*Update: The blog post below has been revised to reflect the extension of the initial Net Neutrality comment period to 7/18.
This week marks the end of the first round of comments in the Commission’s Open Internet Proceeding. During the past 60 days, the Commission has received a large number of comments from a wide range of constituents – both from the FCC’s Electronic Comment Filing System (ECFS) and from the email@example.com email address. Chairman Tom Wheeler and I both enthusiastically support open government and open data, so with this post I wanted to share the hourly rate of comments submitted into the FCC’s ECFS since the start of public comments on the FCC’s Open Internet Proceeding (Proceeding 14-28). Here’s a link to a Comma Separated Values (CSV) text file providing those hourly rates for all comments submitted to ECFS and those specific to the Open Internet Proceeding; below is a graphical presentation of that same data.
As the data show, the public has been submitting a high-volume of comments into ECFS over the last two months. The FCC IT team rapidly implemented an additional caching feature on June 3 to support some of the highest concurrent commenting levels that ECFS has seen in its 17-plus year history.
In addition, the Commission also has been receiving comments to the firstname.lastname@example.org email inbox that was established April 24 — before the Commission adopted the Open Internet Notice of Proposed Rulemaking on May 15, which began the official comment period in ECFS. Here’s a link to a CSV text file providing those weekly rates and below is a graphical presentation of the data of email comments received.
Although the date for the initial round of comments is tomorrow, the Commission’s email inbox and ECFS will remain open. We continue to invite engagement from all interested parties. We will continue to update the two CSV text files providing the commenting rates at the webpage, as well as provide an open application programming interface (API) to the CSV files. The FCC IT team will also look into implementing an easier way for electronic “web scraping” of comments available in ECFS for comment downloads greater than 100,000 comments at once as we work to modernize the FCC enterprise.

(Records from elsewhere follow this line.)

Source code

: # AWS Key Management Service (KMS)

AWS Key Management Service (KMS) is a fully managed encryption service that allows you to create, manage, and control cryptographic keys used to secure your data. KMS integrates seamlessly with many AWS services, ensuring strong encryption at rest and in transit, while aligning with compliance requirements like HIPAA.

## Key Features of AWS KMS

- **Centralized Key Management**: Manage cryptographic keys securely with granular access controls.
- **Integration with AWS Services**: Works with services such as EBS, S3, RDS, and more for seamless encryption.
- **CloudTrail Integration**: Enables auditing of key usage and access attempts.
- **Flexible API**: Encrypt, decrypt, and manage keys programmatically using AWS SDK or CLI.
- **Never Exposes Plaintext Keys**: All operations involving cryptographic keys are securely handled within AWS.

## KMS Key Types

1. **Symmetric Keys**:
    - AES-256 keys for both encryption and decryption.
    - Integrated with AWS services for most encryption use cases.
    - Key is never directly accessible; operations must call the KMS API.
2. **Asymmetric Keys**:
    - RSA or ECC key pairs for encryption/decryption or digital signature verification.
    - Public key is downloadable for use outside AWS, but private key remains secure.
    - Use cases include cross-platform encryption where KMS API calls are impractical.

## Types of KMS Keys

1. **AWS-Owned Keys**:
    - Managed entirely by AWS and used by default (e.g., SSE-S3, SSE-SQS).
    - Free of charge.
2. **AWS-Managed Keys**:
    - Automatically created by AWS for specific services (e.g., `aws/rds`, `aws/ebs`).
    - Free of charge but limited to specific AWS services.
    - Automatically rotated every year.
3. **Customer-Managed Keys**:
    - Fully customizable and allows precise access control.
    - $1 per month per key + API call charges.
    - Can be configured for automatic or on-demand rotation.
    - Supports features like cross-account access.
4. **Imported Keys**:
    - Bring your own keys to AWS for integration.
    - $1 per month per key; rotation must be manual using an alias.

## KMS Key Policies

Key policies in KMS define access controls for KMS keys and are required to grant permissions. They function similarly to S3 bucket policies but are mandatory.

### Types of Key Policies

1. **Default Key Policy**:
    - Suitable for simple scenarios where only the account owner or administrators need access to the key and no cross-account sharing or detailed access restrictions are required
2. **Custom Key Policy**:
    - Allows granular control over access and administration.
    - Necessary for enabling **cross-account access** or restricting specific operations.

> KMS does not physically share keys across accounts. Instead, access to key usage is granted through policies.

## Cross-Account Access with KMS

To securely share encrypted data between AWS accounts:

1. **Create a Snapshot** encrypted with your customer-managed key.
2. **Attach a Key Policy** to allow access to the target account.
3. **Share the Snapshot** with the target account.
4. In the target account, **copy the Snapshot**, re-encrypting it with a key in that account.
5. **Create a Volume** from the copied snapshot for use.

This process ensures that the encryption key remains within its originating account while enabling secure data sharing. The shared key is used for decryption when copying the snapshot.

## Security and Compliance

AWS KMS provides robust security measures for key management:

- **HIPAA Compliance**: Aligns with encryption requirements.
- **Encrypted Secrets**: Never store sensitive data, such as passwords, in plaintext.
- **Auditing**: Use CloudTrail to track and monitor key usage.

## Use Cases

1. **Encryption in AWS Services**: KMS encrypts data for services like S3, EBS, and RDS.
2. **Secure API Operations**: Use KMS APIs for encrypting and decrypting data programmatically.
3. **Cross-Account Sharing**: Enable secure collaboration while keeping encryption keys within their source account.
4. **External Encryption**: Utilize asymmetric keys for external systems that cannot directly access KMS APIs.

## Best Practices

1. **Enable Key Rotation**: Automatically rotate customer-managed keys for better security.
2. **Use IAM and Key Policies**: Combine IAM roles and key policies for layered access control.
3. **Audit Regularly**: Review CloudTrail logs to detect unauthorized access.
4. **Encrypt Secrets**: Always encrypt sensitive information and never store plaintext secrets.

The number of people submitting comments is impressive, underscoring the importance of this issue and the critical role public engagement plays in the Commission’s policy-making process. When the ECFS system was created in 1996, the Commission presumably didn’t imagine it would receive more than 100,000 electronic comments on a single telecommunications issue. Open government and open data is important to our rapidly changing times both in terms of the pace of technology advances and the tightening of budgets in government. I hope you find this information useful.